Personal information
- Born: November 25, 1956 (age 69) Fort Hood, Texas, U.S.
- Listed height: 6 ft 3 in (1.91 m)
- Listed weight: 268 lb (122 kg)

Career information
- High school: Palos Verdes (Palos Verdes Estates, California)
- College: Washington
- NFL draft: 1978: 1st round, 16th overall pick

Career history
- Cincinnati Bengals (1978–1982); Seattle Seahawks (1983–1988); Green Bay Packers (1989–1991); Los Angeles Rams (1992–1994);

Awards and highlights
- PFWA NFL All-Rookie Team (1978); Second-team All-American (1977); First-team All-Pac-8 (1977);

Career NFL statistics
- Games played: 246
- Games started: 161
- Fumble recoveries: 4
- Stats at Pro Football Reference

= Blair Bush =

American football player (born 1956)

Blair Walter Bush (born November 25, 1956) is an American former professional football player who was a center and long snapper for 17 seasons in the National Football League (NFL) with four teams. He played college football for the Washington Huskies.

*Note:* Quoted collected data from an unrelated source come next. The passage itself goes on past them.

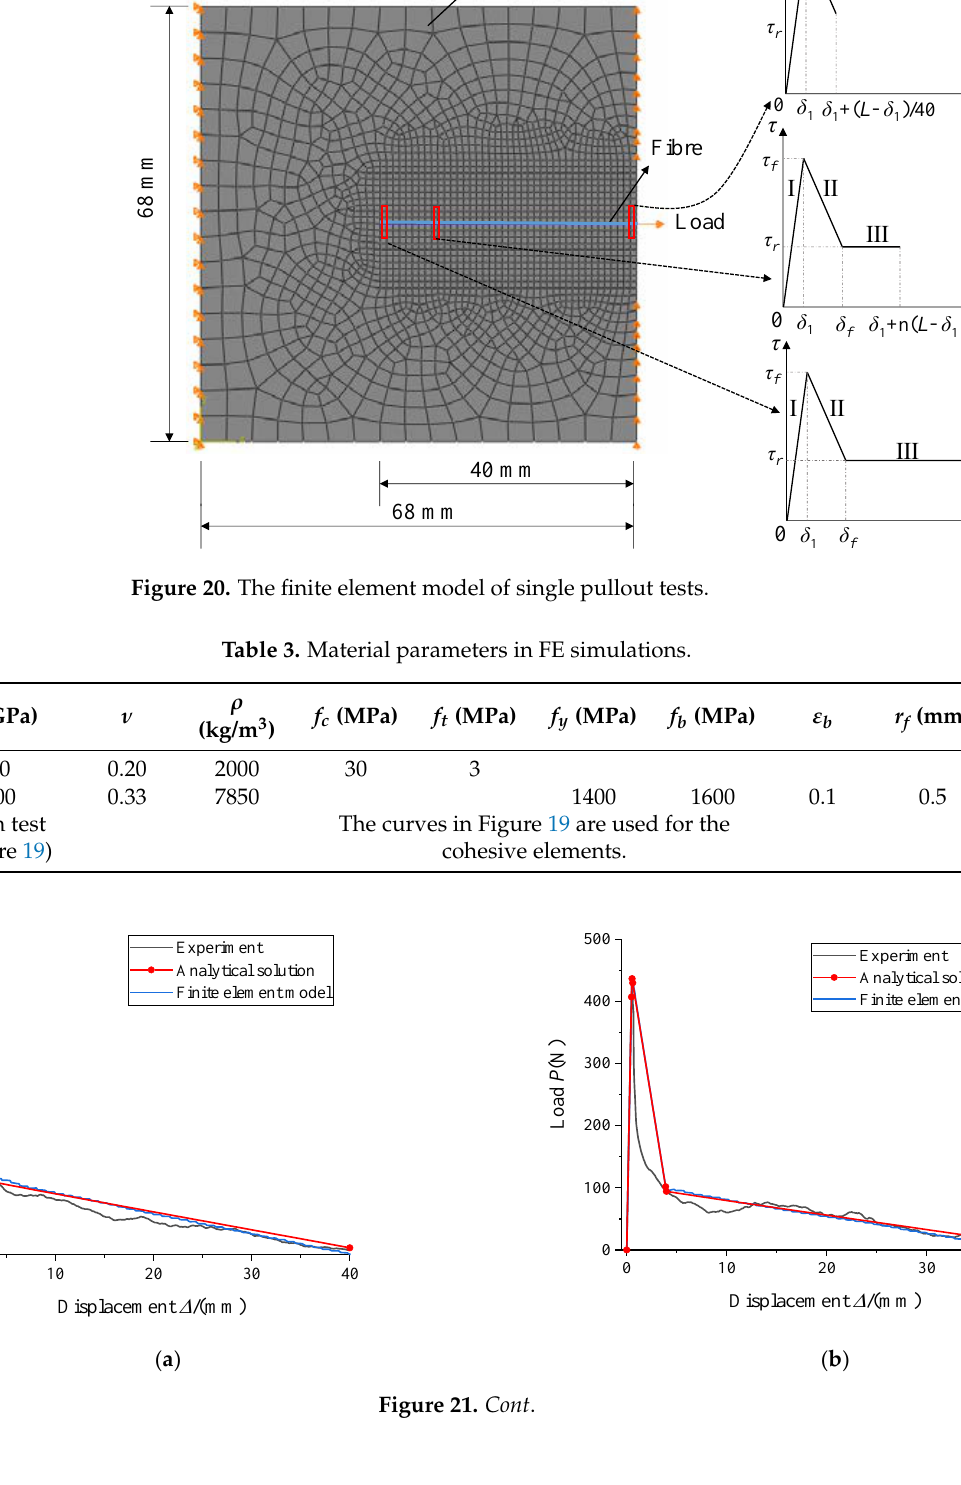
Table 3. Material parameters in FE simulations.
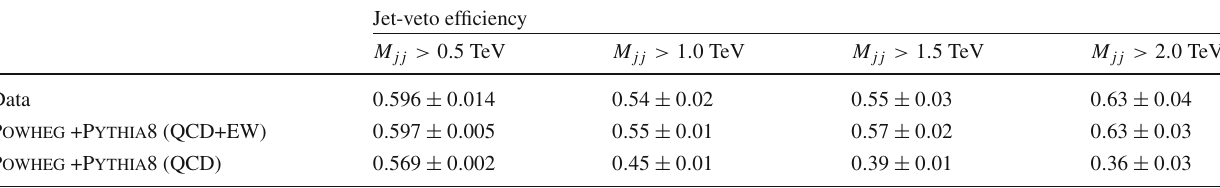
Table 8 Jet-veto efficiency for each M jj threshold compared to Powheg + Pythia8 QCD+EW and QCD W jj simulations. The uncertainties comprise statistical and systematic components added in quadrature Jet-veto efficiency M jj > 0 . 5 TeV M jj > 1 . 0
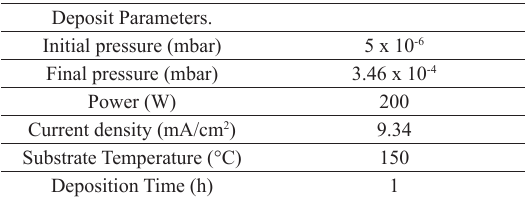
Table 1. Deposition conditions of the (Ti, Al, N) Si films. Deposit Parameters.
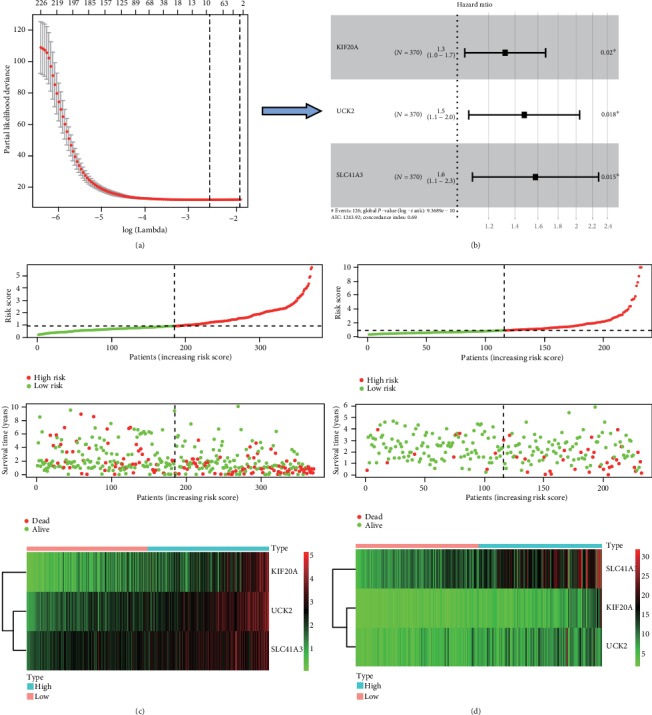
The signature-based risk score is a promising marker in the training and validation cohorts. (a, b) The process of building the signature including 3 genes which were most correlated with overall survival in the training dataset. The hazard ratios (HR) and 95% confidence intervals (CI) were calculated by univariate Cox regression, and the coefficients calculated by multivariate LASSO Cox regression. (c, d) Risk score distribution, survival overview, and heatmap for patients assigned to high-and low-risk groups based on the risk score in the TCGA and ICGC datasets.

==Early life and college==
Bush was born in Fort Hood, Texas, on November 25, 1956. He played high school football at Palos Verdes in Palos Verdes Estates, California and college football at the University of Washington, where he was named to the 1977 All-Pacific-8 Conference football team and the 1977 College Football All-America Team. At the University of Washington, Bush was a member of the Lambda Chi Alpha fraternity.

==Professional career==
Bush entered the NFL in 1978. He was drafted 16th overall in the first round by the Cincinnati Bengals. He played for the Cincinnati Bengals from 1978 to 1982, the Seattle Seahawks from 1983 to 1988, the Green Bay Packers from 1989 to 1991, and the Los Angeles Rams from 1992 to 1994.

In January 1982, as a member of the Cincinnati Bengals, he played in Super Bowl XVI.